Anos mais tarde, o vampiro que muito se orgulha de ter matado “centenas de vermelhos” vive exilado num local ermo, em profunda decadência física e emocional, sentindo-se humilhado por acusações de corrupção (jamais pelas de assasinato). Ele está disposto a finalmente parar de se alimentar de sangue e corações pulsantes e morrer, mas sua decisão provoca uma crise familiar: os filhos querem saber sobre seus direitos à herança, sobre as benesses que o pai acumulou em seus tempos de poder.
Um prólogo conduzido por uma voz feminina que fala em inglês (cuja identidade é revelada somente no final) apresenta a trajetória do vampiro que precisou contentar-se com sangue sul-americano. A partir daí é dado o tom do filme: a ironia como fio condutor se apresenta nos detalhes do texto, na contradição entre a autoimagem criada/performada por cada um daqueles personagens e a realidade infame de suas condições históricas; entre o que eles acreditam representar e o que de fato representam.
É logo de início também que Larraín, diretor e corroteirista, estabelece a atmosfera do longa impregnando a narrativa de contornos góticos, gore e expressionistas.
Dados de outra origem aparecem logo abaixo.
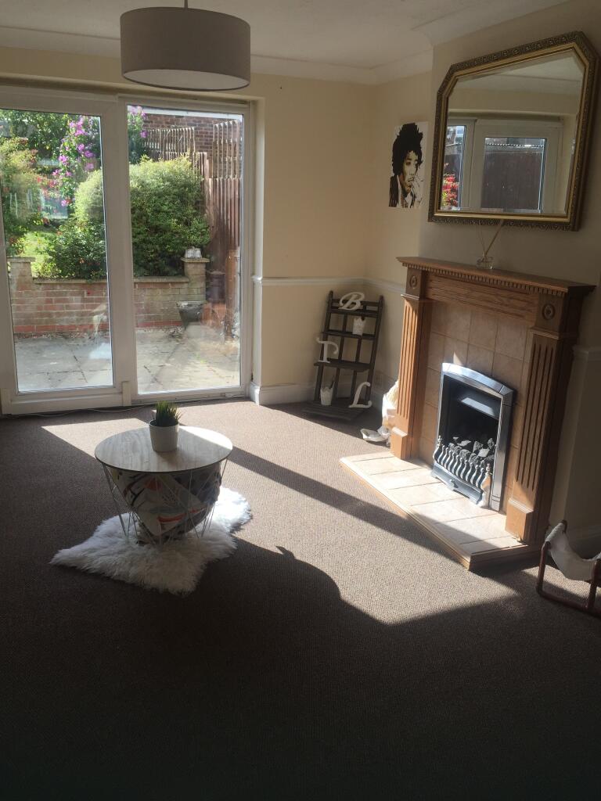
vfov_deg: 61.7
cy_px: 400
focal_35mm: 29
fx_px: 671
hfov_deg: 48.2
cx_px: 300
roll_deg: -2.0
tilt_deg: -16.4
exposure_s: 1/732
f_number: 2.2
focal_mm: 4.15
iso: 32
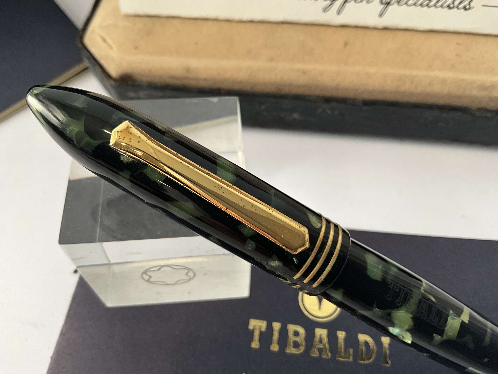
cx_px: 249
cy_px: 187
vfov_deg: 48.2
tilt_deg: -61.4
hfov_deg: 61.7
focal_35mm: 29
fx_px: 417
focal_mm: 3
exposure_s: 1/100
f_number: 1.8
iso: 64
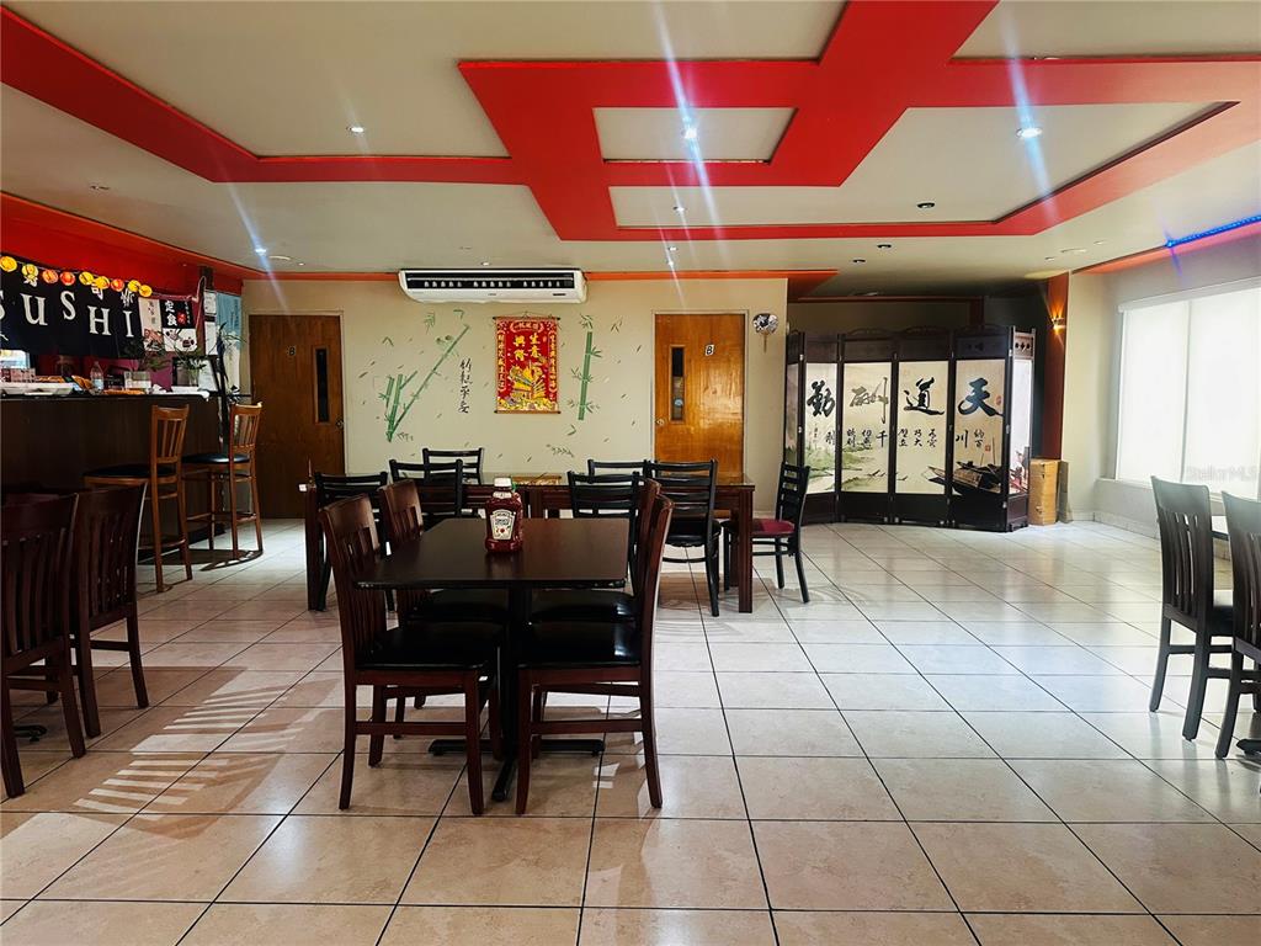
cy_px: 473
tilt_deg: -4.1
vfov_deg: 56.8
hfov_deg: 71.6
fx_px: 874
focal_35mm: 24
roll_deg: -0.5
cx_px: 630
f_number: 1.78
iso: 400
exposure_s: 1/60
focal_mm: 6.86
Filmado em preto e branco, El Conde se aventura entre o humor (talvez não o humor que faz rir, mas o que constrange), o horror e o político, manipulando forma e conteúdo para criar seu próprio registro daquele que foi um dos grandes vilões da história chilena – um vilão com capa de general.
Como é comum na filmografia de Larraín (diretor de filmes como “No” e “Neruda”), El Conde não se pretende político, ele nasce essencialmente político. Um filme polêmico, já que a sátira, ácida e contundente, repassa os crimes cometidos durante a ditadura sob o ponto de vista (ironizado) de quem os cometeu.
E embora associar uma ditadura sanguinária a um líder sanguinário possa parecer uma cartada óbvia demais, a metáfora cresce consideravelmente quando Larraín opta por extrapolar o indivíduo Pinochet e relacionar o vampirismo ao experimento ultraliberal implementado no Chile durante a ditadura, num arco que tem a ver com a mãe também vampira do vampiro protagonista.
Para o final, El Conde nos reserva uma sequência de cenas onde representantes do exército, da Igreja, da família tradicional, da política e do empresariado apunhalam-se sem pudor, desmanchando qualquer farsa de nobreza ou decoro. Gente deplorável. Figuras que compõem a lógica do fascismo, suas várias frentes, e que servem aos interesses das bestas que nunca desistem de seguir parasitando. Bestas que raramente são punidas e que não deixam de existir facilmente. Que vivem sempre à espreita, à espera do início de uma nova oportunidade na ciclicidade da história.
Vencedor do prêmio de Melhor Roteiro no Festival de Veneza 2023, El Conde executa com maestria e estilo a complicada missão de trabalhar memórias da ditadura chilena a partir dos delírios de poder dos algozes do período – feito alcançado também pelo curta-metragem de animação Bestia, protagonizado por uma agente da polícia secreta de Pinochet.